Par intervenant > Parsapajouh Sepideh

Le religieux entre ethnicisation et étatisation : la cérémonie d'Âshurâ' à Téhéran aujourd'hui
Sepideh Parsapajouh  1@  
1 : Centre d'Etudes Interdisciplinaires des Faits Religieux  (CEIFR)  -  Site web
Ecole des Hautes Etudes en Sciences Sociales (EHESS)
10, rue Monsieur le Prince, 75006 - PARIS -  France

 Loin d'être une religion monolithique, l'islam se caractérise par sa pluralité. Cette pluralité est dominée par deux grandes branches qui se sont construites en opposition réciproque tout au long de l'histoire — la majorité sunnite, issue de l'allégeance aux premiers califes ayant succédé au Prophète et la minorité chiite, placée sous l'autorité spirituelle du cousin et gendre de Muhammad — dont la rivalité alimente l'actualité la plus conflictuelle.

La cérémonie d'Âshurâ' commémore chez les chiites le martyre de leur troisième imâm, Husayn, fils cadet de ‘Alî, à la bataille de Karbalâ' (681). Cet évènement tragique fut à bien des égards fondateur du chiisme et sa commémoration, qui prend des formes assez diverses selon les périodes et les régions, est jusqu'à aujourd'hui un véritable marqueur identitaire de l'islam chiite.

En Iran, pays majoritairement chiite depuis des siècles, les cérémonies d'Âshurâ' sont l'expression la plus flagrante de la dévotion populaire et représentent un « fait social total ». Au cours de l'histoire récente, deux faits sans précédent en ont profondément modifié les formes et les enjeux : l'exode rural et la Révolution islamique. Depuis le début des années 60, de nombreuses communautés ethniques issues de toutes les régions d'Iran et de pays frontaliers (Azeri, Lors, Fars, mais aussi Afghans) se sont concentrées dans la capitale. À observer les cérémonies d'Âshurâ' dans l'espace urbain de Téhéran, il apparaît que ces communautés en saisissent l'occasion pour montrer leur différence et rivaliser de ferveur, à travers des performances spectaculaires conjuguant la musique, l'auto-flagellation et l'exhibition d'objets emblématiques. Par ailleurs, l'État de la République islamique s'emploie depuis 1979 à encadrer ces cérémonies pour affirmer son autorité religieuse et consolider l'unité nationale. Dans ce but, certains traits cérémoniels se sont vus renforcés et d'autres marginalisés, comme les célèbres mortifications sanglantes et certains particularismes ethniques. 

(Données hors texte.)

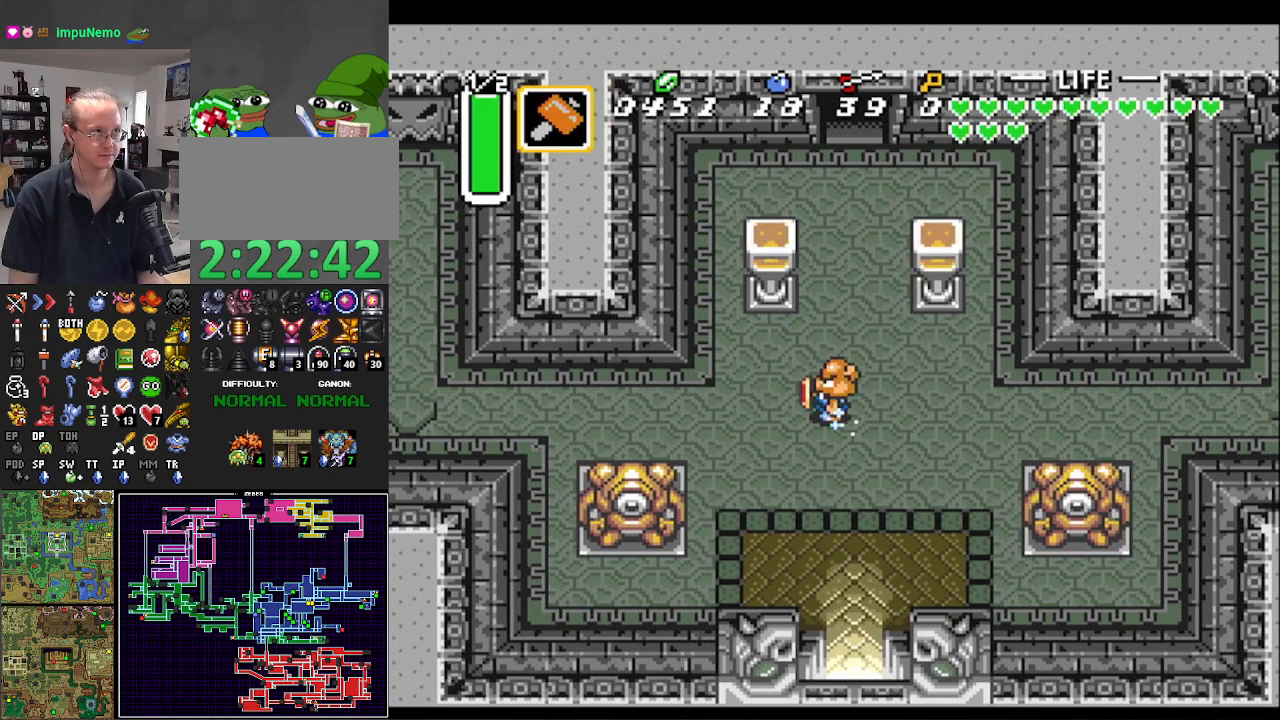
{"buttons": ["A"], "events": []}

Dans cette communication, je montrerai comment la cérémonie multiséculaire d'Âshurâ', dans le contexte particulier de son étatisation en Iran actuel, suscite des formes de réinvention et de réappropriation inédites par les groupes ethniques et sociaux minoritaires dans la capitale. Ce processus d'ethnicisation du rituel peut être illustré par le jeu agonistique accru, les stratégies variées d'occupation de l'espace public, les formes diverses de création artistique, musicales notamment, mobilisées par la cérémonie, ainsi que par certains aspects de concurrence économique.